### EXERCISE PROMPT
Report how many lines in the records carry the string "Find", and give no further text.

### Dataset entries
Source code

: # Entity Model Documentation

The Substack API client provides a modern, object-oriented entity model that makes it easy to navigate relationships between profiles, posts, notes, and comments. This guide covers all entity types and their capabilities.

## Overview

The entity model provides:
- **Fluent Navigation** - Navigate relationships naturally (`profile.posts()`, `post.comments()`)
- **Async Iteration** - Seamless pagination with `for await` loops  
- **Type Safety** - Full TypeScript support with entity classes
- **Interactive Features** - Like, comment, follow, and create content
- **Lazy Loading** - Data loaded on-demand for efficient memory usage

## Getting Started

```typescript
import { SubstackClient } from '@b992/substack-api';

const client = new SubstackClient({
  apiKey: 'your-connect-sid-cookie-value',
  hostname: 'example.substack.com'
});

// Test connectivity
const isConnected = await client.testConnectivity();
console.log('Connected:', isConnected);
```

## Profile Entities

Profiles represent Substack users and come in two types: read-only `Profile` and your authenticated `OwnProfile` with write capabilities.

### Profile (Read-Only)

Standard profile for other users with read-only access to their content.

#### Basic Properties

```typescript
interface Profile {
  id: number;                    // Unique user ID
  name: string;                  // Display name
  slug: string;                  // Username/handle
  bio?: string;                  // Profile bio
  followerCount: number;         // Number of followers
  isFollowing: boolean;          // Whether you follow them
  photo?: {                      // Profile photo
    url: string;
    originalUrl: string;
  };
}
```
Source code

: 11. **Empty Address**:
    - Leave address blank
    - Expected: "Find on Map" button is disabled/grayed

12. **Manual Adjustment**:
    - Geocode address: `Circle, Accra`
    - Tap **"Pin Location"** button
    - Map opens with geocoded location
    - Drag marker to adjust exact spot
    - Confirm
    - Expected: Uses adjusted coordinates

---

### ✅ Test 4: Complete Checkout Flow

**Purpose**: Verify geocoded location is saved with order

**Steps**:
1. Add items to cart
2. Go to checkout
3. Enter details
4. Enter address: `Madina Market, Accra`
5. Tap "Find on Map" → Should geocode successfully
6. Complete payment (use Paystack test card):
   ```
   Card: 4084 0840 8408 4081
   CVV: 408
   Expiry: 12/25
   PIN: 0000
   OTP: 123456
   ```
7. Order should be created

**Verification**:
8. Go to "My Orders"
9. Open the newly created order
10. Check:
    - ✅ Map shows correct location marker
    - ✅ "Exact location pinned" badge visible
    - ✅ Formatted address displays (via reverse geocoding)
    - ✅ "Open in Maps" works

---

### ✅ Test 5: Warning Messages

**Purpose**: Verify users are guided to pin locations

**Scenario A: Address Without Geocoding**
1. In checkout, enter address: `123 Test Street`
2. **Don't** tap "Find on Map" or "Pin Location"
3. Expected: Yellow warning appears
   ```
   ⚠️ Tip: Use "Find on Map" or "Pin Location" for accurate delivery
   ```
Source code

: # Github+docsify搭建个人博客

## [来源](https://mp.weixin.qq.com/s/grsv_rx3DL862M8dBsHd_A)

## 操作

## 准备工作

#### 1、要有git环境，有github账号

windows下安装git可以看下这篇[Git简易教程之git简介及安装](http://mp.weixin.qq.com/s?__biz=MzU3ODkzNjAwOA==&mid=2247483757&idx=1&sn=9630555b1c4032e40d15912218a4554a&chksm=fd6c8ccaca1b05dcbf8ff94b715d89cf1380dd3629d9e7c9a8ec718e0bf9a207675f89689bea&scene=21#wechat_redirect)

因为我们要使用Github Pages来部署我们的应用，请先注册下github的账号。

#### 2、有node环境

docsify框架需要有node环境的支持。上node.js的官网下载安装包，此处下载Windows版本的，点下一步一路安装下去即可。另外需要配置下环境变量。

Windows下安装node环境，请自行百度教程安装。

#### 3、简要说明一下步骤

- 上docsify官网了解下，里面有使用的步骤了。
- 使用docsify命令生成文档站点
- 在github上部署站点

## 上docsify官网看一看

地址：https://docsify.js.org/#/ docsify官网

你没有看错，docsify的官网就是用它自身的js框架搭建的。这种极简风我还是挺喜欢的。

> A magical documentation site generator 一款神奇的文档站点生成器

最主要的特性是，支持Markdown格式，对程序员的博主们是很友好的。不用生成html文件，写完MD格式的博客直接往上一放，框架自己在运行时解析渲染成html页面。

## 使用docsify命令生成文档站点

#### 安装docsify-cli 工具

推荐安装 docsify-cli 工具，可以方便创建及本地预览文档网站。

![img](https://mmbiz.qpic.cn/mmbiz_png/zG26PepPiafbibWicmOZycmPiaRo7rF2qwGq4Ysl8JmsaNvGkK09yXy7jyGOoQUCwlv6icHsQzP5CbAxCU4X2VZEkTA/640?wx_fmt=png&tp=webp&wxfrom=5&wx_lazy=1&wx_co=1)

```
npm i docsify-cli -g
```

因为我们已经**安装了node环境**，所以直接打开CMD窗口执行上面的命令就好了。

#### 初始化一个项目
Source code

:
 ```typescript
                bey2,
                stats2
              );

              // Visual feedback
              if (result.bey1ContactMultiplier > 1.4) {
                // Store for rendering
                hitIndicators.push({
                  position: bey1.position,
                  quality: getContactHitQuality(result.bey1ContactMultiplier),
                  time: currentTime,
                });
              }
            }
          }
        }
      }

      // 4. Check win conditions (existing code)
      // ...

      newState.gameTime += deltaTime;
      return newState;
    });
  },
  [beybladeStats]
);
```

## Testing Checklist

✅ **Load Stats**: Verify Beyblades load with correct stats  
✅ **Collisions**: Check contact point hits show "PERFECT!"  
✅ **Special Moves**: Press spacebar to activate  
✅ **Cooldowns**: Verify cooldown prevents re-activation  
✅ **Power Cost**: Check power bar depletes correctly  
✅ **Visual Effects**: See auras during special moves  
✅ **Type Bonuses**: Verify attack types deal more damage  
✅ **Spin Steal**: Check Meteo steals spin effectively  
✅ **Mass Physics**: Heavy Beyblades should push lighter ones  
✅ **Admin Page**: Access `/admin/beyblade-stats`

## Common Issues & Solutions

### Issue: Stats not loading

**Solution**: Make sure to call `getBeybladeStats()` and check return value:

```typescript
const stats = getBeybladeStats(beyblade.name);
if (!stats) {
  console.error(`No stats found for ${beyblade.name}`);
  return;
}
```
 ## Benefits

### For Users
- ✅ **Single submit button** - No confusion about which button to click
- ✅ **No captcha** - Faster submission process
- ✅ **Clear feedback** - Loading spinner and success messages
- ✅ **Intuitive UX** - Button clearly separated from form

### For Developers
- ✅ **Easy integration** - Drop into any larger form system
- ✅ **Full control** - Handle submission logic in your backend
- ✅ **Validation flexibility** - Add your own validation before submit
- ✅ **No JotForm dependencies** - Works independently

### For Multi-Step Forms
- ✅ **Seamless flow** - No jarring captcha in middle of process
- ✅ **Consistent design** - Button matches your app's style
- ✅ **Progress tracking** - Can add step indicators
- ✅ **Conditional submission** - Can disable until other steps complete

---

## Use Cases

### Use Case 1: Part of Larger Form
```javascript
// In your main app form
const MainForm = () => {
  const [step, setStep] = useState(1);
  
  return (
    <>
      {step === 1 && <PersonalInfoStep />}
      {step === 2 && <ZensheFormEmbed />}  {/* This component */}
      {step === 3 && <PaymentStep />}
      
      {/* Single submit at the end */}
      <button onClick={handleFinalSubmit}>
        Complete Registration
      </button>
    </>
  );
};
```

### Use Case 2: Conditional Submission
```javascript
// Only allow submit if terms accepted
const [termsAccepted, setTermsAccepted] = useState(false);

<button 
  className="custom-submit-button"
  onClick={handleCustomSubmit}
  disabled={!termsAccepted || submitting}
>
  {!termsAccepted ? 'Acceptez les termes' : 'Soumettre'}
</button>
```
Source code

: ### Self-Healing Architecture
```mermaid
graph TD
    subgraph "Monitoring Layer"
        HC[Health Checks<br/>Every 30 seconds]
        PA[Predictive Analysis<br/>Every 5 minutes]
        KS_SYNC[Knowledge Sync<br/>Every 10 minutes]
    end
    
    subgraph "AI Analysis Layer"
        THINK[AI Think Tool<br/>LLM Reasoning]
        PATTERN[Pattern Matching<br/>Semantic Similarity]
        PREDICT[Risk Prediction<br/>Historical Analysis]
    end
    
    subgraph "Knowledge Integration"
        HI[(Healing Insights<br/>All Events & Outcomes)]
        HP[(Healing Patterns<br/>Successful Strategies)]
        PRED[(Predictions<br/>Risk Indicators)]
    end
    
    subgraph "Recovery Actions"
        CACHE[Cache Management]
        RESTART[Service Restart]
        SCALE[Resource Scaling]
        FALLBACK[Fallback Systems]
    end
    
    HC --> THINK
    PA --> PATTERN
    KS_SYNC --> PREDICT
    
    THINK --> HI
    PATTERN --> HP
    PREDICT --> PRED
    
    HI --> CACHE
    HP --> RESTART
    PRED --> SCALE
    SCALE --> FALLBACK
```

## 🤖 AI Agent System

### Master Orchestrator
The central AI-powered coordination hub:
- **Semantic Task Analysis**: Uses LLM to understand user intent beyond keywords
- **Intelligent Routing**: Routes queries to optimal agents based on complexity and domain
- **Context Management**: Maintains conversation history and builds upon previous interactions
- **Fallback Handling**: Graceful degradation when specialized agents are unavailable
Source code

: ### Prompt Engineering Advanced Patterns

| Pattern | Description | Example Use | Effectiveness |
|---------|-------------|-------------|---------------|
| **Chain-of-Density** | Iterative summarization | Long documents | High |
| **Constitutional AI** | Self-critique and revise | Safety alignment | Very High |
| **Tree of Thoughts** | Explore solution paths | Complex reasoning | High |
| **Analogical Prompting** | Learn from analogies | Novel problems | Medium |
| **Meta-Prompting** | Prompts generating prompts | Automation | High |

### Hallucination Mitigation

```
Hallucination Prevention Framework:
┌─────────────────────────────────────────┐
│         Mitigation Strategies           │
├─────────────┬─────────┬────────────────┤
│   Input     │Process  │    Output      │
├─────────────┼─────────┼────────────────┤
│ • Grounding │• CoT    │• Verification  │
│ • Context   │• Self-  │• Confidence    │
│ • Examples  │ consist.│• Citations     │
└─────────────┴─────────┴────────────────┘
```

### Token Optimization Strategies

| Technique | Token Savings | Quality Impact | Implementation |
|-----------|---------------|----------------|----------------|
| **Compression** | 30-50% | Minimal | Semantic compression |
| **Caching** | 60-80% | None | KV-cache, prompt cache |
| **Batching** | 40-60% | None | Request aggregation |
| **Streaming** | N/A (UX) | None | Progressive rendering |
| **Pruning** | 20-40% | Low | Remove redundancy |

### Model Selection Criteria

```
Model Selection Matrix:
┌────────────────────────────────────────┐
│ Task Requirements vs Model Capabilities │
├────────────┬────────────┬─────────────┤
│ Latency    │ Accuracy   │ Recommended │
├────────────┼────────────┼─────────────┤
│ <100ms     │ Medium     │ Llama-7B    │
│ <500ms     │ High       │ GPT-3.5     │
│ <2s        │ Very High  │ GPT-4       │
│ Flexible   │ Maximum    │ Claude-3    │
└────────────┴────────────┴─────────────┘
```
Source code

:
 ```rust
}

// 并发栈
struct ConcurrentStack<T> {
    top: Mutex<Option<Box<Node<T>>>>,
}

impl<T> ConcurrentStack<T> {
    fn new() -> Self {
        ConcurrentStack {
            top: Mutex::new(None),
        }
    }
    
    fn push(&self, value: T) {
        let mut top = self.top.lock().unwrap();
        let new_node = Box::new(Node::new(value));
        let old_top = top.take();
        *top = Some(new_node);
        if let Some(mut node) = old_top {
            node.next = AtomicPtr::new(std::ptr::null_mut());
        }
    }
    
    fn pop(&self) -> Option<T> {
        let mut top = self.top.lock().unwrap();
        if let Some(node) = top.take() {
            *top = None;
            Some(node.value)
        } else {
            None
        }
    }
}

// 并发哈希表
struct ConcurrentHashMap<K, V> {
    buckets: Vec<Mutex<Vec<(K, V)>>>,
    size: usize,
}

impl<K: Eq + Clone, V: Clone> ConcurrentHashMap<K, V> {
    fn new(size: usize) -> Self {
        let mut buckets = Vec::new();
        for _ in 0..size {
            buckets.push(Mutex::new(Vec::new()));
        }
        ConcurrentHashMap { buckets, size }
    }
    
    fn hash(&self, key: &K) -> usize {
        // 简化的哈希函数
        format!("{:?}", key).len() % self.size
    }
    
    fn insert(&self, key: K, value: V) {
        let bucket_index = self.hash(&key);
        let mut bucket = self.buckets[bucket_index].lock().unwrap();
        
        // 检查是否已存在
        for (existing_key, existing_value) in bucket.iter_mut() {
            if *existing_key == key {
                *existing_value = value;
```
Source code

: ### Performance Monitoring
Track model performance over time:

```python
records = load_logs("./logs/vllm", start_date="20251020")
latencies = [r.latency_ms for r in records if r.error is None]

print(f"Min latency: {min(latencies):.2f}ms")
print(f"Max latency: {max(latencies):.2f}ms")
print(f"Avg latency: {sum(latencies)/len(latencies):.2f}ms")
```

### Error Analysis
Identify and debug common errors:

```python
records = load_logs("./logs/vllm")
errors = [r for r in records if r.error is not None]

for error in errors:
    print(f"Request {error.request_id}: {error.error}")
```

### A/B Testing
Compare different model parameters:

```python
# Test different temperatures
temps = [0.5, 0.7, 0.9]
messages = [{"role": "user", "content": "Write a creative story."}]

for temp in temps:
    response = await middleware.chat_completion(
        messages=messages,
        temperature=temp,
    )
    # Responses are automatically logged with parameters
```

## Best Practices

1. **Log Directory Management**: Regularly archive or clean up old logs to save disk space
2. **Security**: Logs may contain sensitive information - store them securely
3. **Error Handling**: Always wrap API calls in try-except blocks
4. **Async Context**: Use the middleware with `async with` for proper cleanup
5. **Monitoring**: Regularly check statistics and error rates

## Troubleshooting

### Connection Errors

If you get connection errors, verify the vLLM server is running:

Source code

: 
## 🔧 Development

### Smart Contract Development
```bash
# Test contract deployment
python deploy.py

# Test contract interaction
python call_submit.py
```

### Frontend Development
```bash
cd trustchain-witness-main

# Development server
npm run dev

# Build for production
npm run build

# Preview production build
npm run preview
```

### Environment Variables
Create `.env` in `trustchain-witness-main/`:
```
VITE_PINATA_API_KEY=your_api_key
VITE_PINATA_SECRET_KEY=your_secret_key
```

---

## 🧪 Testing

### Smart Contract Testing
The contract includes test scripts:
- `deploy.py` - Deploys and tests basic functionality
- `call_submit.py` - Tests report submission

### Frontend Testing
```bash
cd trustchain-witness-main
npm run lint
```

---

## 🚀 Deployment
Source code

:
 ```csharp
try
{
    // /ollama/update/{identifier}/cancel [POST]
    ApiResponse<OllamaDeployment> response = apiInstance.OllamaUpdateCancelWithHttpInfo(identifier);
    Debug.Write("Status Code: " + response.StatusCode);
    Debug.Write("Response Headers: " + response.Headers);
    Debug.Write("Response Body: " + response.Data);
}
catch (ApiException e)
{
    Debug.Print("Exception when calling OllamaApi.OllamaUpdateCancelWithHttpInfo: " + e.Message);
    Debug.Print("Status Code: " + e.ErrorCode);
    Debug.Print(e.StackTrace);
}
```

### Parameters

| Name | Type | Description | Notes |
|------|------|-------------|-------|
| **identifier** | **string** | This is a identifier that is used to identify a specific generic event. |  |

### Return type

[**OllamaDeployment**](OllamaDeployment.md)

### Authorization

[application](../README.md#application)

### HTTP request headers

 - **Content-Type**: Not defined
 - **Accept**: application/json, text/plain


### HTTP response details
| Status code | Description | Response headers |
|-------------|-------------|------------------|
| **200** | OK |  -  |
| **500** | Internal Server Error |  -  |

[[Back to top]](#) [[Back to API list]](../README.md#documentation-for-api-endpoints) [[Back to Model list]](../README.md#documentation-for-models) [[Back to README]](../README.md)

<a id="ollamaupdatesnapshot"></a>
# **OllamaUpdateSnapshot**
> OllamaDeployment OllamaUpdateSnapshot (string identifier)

### TASK SOLUTION
4